# PROBLEM REQUIREMENTS
Rewrite all of the material below as a Markdown table with two columns, Row and Text Line, giving one numbered row per line of text. Skip blank lines, and leave the pictures out of your answer.

== Segment start ==

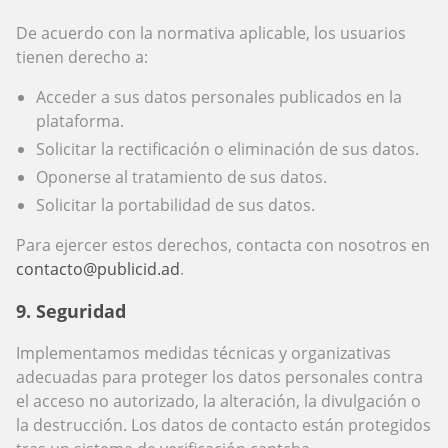
De acuerdo con la normativa aplicable, los usuarios
tienen derecho a:
Acceder a sus datos personales publicados en la
plataforma.
Solicitar la rectificación o eliminación de sus datos.
Oponerse al tratamiento de sus datos.
Solicitar la portabilidad de sus datos.
Para ejercer estos derechos, contacta con nosotros en
contacto@publicid.ad
.
9. Seguridad
Implementamos medidas técnicas y organizativas
adecuadas para proteger los datos personales contra
el acceso no autorizado, la alteración, la divulgación o
la destrucción. Los datos de contacto están protegidos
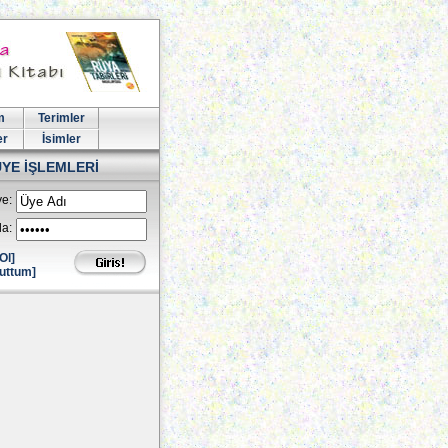
m
Terimler
er
İsimler
ÜYE İŞLEMLERİ
e:
la:
Ol]
uttum]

== Segment end ==

# RESULT BELOW
| Row | Text Line |
|---|---|
| 1 | De acuerdo con la normativa aplicable, los usuarios |
| 2 | tienen derecho a: |
| 3 | Acceder a sus datos personales publicados en la |
| 4 | plataforma. |
| 5 | Solicitar la rectificación o eliminación de sus datos. |
| 6 | Oponerse al tratamiento de sus datos. |
| 7 | Solicitar la portabilidad de sus datos. |
| 8 | Para ejercer estos derechos, contacta con nosotros en |
| 9 | contacto@publicid.ad |
| 10 | . |
| 11 | 9. Seguridad |
| 12 | Implementamos medidas técnicas y organizativas |
| 13 | adecuadas para proteger los datos personales contra |
| 14 | el acceso no autorizado, la alteración, la divulgación o |
| 15 | la destrucción. Los datos de contacto están protegidos |
| 16 | m |
| 17 | Terimler |
| 18 | er |
| 19 | İsimler |
| 20 | ÜYE İŞLEMLERİ |
| 21 | e: |
| 22 | la: |
| 23 | Ol] |
| 24 | uttum] |